Is this really a good thing? Even Beutler admits there is a danger lurking here. He writes “If Congress gave me $100,000 a year for nothing, I’d probably never hold down a job again.” But that insight is hard to square with the left’s response to the CBO report.

Obamacare isn’t killing jobs, the left argues, it’s only decreasing the hours people choose
to work. How can that be a bad thing? And of course it’s not a bad thing for the people working less (excluding, for simplicity, any moral argument about work). It’s all good for them. They get to knock off early or retire early. Few of them, if any, will complain.

The real question is this: Do we want a system where some millions of working age people choose to work less because other working age people are forced to subsidize them doing so? Is this fair to the people who pay the bills? Even the example Beutler offered suggests it’s not. Why should a 34 year old woman working her way up be asked to subsidize the early retirement of a 53 year old stranger?

And here’s where I think there is a broader question that goes beyond one CBO report or even beyond Obamacare to “government intervention” in general. The welfare system in many parts of the country is fairly generous. The CATO institute examined this issue last year and found that the “In 11 states, welfare pays more than the average pre-tax first year wage for a teacher.” The report adds “In 39 states it pays more than the starting wage for a secretary.”

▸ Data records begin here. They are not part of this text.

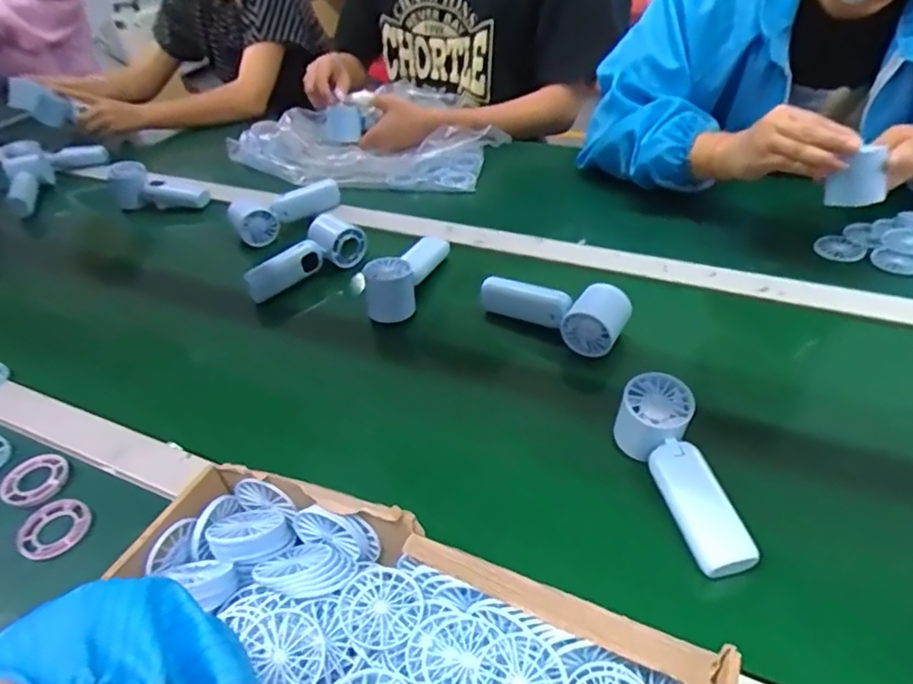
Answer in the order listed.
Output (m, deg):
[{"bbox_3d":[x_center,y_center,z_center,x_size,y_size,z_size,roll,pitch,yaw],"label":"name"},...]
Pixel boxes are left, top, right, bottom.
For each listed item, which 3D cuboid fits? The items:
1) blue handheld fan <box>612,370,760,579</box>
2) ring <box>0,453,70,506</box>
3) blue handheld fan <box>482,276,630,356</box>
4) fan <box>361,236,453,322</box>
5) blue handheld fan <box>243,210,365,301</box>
[{"bbox_3d":[0.169,0.099,0.460,0.057,0.046,0.157,-11,53,-8],"label":"blue handheld fan"},{"bbox_3d":[-0.363,0.118,0.521,0.059,0.006,0.050,6,41,12],"label":"ring"},{"bbox_3d":[0.099,-0.039,0.625,0.153,0.047,0.056,24,47,29],"label":"blue handheld fan"},{"bbox_3d":[-0.058,-0.086,0.691,0.054,0.045,0.157,9,41,15],"label":"fan"},{"bbox_3d":[-0.186,-0.104,0.732,0.157,0.054,0.055,-32,47,-29],"label":"blue handheld fan"}]

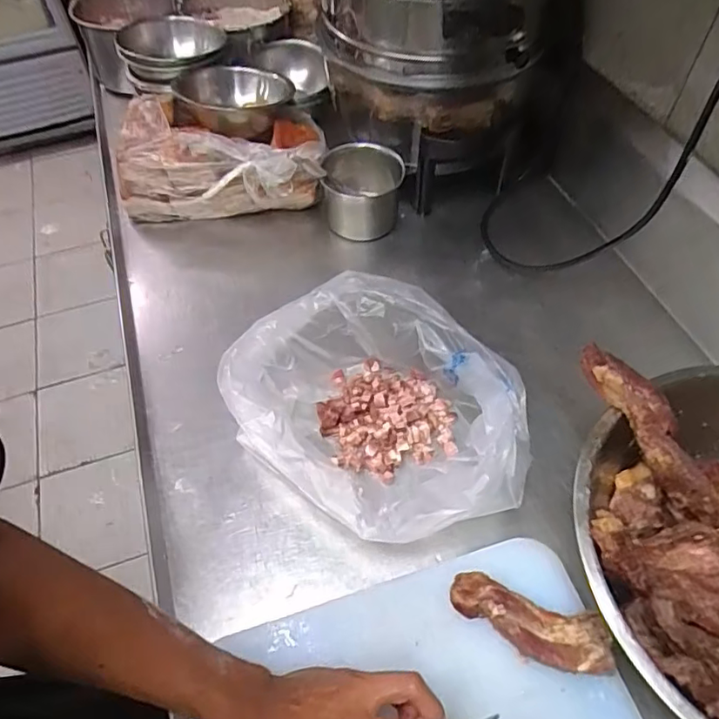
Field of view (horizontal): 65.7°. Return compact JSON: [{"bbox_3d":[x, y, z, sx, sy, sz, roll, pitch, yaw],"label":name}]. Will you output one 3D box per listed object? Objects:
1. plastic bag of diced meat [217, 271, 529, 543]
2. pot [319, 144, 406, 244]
[{"bbox_3d":[0.020,0.052,0.568,0.291,0.125,0.218,37,63,25],"label":"plastic bag of diced meat"},{"bbox_3d":[0.005,-0.239,0.808,0.110,0.094,0.115,-1,54,1],"label":"pot"}]

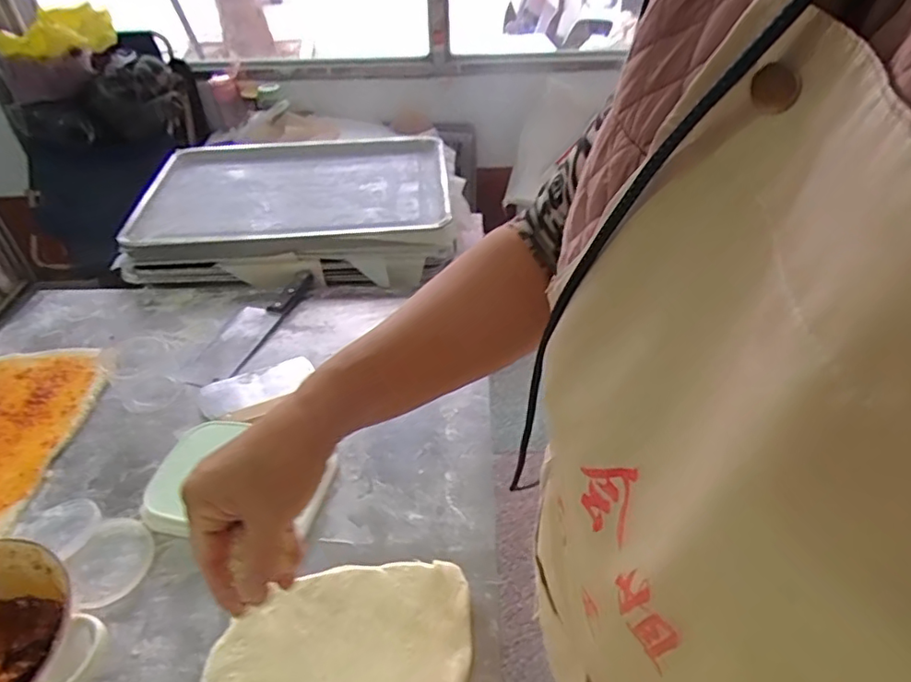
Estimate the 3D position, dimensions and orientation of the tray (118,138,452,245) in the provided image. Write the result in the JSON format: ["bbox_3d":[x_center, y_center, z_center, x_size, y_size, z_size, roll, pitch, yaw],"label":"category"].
[{"bbox_3d":[-0.316,-0.325,1.184,0.597,0.032,0.430,-3,41,-3],"label":"tray"}]

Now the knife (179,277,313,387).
[{"bbox_3d":[-0.331,-0.025,0.930,0.079,0.013,0.273,12,42,15],"label":"knife"}]

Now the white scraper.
[{"bbox_3d":[-0.282,0.063,0.823,0.155,0.009,0.078,-21,45,-22],"label":"white scraper"}]

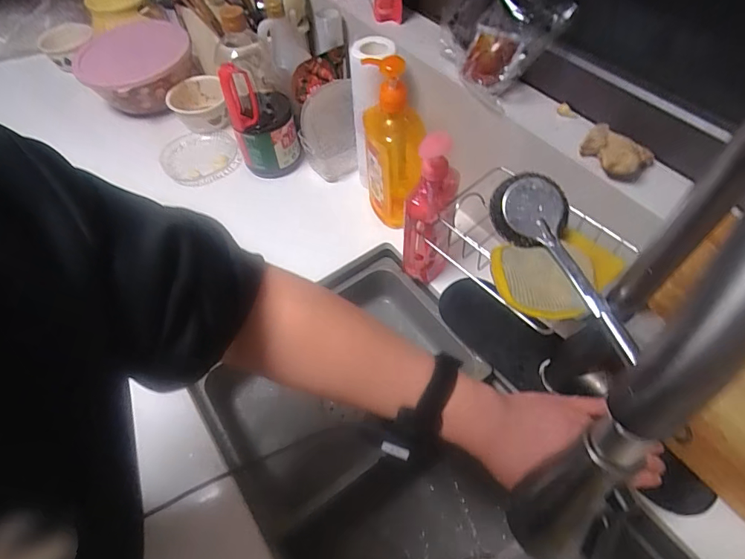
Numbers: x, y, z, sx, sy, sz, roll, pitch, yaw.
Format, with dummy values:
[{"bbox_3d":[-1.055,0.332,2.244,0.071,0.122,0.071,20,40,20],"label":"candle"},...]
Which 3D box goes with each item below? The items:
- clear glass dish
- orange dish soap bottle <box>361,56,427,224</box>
[{"bbox_3d":[-0.324,-0.230,0.830,0.153,0.035,0.123,29,61,21],"label":"clear glass dish"},{"bbox_3d":[0.030,-0.179,0.616,0.078,0.246,0.076,-9,55,-4],"label":"orange dish soap bottle"}]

Granted, $35,287 (the amount one can “earn” on welfare in California) isn’t $100,000 a year but not everyone has Beutler’s high expectations. For some people, $35k is enough to discourage them from taking a job where they would work a lot more for very little change in their standard of living. Why bother?

Generally speaking, the decision to work less at others people’s expense does not seem like something we ought to be defending, much less celebrating. And, getting back to Obamacare, it’s pretty silly to label the working age people who cut their hours “indentured” when you are asking other working age people to take home less money in order to cover their subsidies. Who is really being locked into a contract of service to someone else, Mr. Early Retirement or Ms. Young Worker?